In Emilia-Romagna sono in aumento i disturbi dell’alimentazione: +31% in un anno

coccarda disturbi alimentari

Lunedì 24 ottobre la commissione politiche per la salute e politiche sociali della Regione Emilia-Romagna e la commissione regionale cultura, scuola, formazione, lavoro, sport e legalità, riunite in seduta congiunta, hanno ospitato l’informativa della responsabile del settore assistenza territoriale della Regione Fabia Franchi e di Alessio Saponaro (responsabile dell’area salute mentale e dipendenze patologiche dello stesso settore) sul programma regionale di contrasto ai disturbi dell’alimentazione e della nutrizione.

Un fenomeno purtroppo in rapido aumento dopo l’emergenza pandemica, con una crescita del 31% delle persone assistite dai servizi regionali tra il 2020 e il 2021, e che riguarda prevalentemente adolescenti e preadolescenti, in particolare di genere femminile. Lo scorso anno sono state 2.008 le persone prese in carico – nel 92,2% dei casi donne, oltre i due terzi nella fascia d’età 12-30 anni – tra centri di salute mentale (1.379 pazienti) e reparti di neuropsichiatria dell’infanzia e dell’adolescenza (629 pazienti).

“Il tema è delicato, parliamo di uno dei disturbi più complessi in sanità e serve l’impegno di tutti, con strategie che vadano dalla prevenzione alla cura al rafforzamento della rete”, ha detto la presidente della commissione politiche per la salute Ottavia Soncini, che ha poi sottolineato come in questa fase “sia fondamentale comprendere l’impatto del Covid: i casi sono in aumento, a causa della pandemia, specie tra i più giovani (anche in età pediatrica).

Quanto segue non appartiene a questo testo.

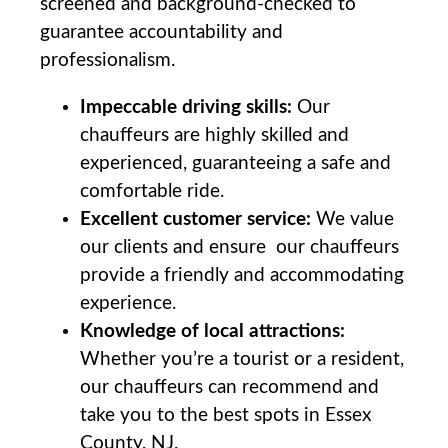
screened and background-checked⁣ to
guarantee accountability and
professionalism.
Impeccable driving skills:
Our
chauffeurs are highly skilled and
⁤experienced, ⁤guaranteeing a safe and
comfortable ride.
Excellent customer service:
We⁤ value
our clients and ensure ⁤ our chauffeurs
provide a friendly and accommodating
experience.
Knowledge of local attractions:
Whether you’re a tourist or a resident,
our chauffeurs can recommend and
take you to the‍ best spots ‌in Essex
County,​ NJ.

Occorre facilitare la richiesta d’aiuto, la conoscenza e l’accesso alle risorse presenti sul territorio, oltre a informare sull’assistenza, perché queste patologie si possono vincere”.

Anche per la presidente della commissione cultura, scuola, formazione, lavoro, sport e legalità Francesca Marchetti “deve esserci un impegno bipartisan sul tema: è fondamentale il ruolo delle famiglie, così come quello delle associazioni, ma importantissimo è anche il ruolo della scuola (per intercettare i nuovi bisogni di ragazzi e ragazze). In questa fase successiva al Covid (che ha acuito il problema) servono nuove risposte”.

Per Marinella Di Stani, psichiatra dell’Ausl Romagna e coordinatrice del tavolo regionale sui disturbi del comportamento alimentare dell’Emilia-Romagna, “è fondamentale il modello organizzativo multiprofessionale e multidisciplinare (è essenziale lavorare in rete)”, e sono necessarie “modalità di accesso omologate in tutti i territori”. Il trattamento ambulatoriale, anche per contrastare i ricoveri, “è il livello di cura più appropriato”, ha detto Di Stani, ricordato che sono 16 i servizi attivi in Emilia-Romagna, che su questo fronte è la prima regione a livello nazionale.

Nel frattempo la Regione si è aggiudicata quasi 1,9 milioni di euro di finanziamenti statali con un progetto mirato alla prevenzione e alla cura dei disturbi della nutrizione e dell’alimentazione, che ha ottenuto il via libera dal Ministero della salute.

Le risorse provengono da un fondo nazionale istituito dal governo Draghi con la legge di bilancio 2021: una dotazione complessiva di 15 milioni per il 2022 e altri 10 milioni per il 2023 per finanziare i piani regionali dedicati alle patologie legate ai disordini dell’alimentazione. Le risorse intercettate dall’Emilia-Romagna, sommate agli 820.000 euro messi a disposizione della Regione, hanno portato a oltre 2,7 milioni l’investimento regionale complessivo.

Il progetto, dal titolo “Linee di intervento per il contrasto dei disturbi della nutrizione e dell’alimentazione (Dna)”, ha come principale obiettivo quello di stabilizzare e consolidare l’attuale modello organizzativo regionale della rete ambulatoriale, basato sull’équipe multidisciplinare per l’intercettazione precoce dei disturbi alimentari, e di garantire prossimità territoriale e adeguatezza delle cure. Tra le altre finalità figurano l’implementazione e l’omogeneizzazione dei programmi Pdta (percorso diagnostico terapeutico assistenziale) in ogni azienda Usl e azienda ospedaliero-universitaria dell’Emilia-Romagna, compatibilmente con le specificità organizzative e territoriali locali.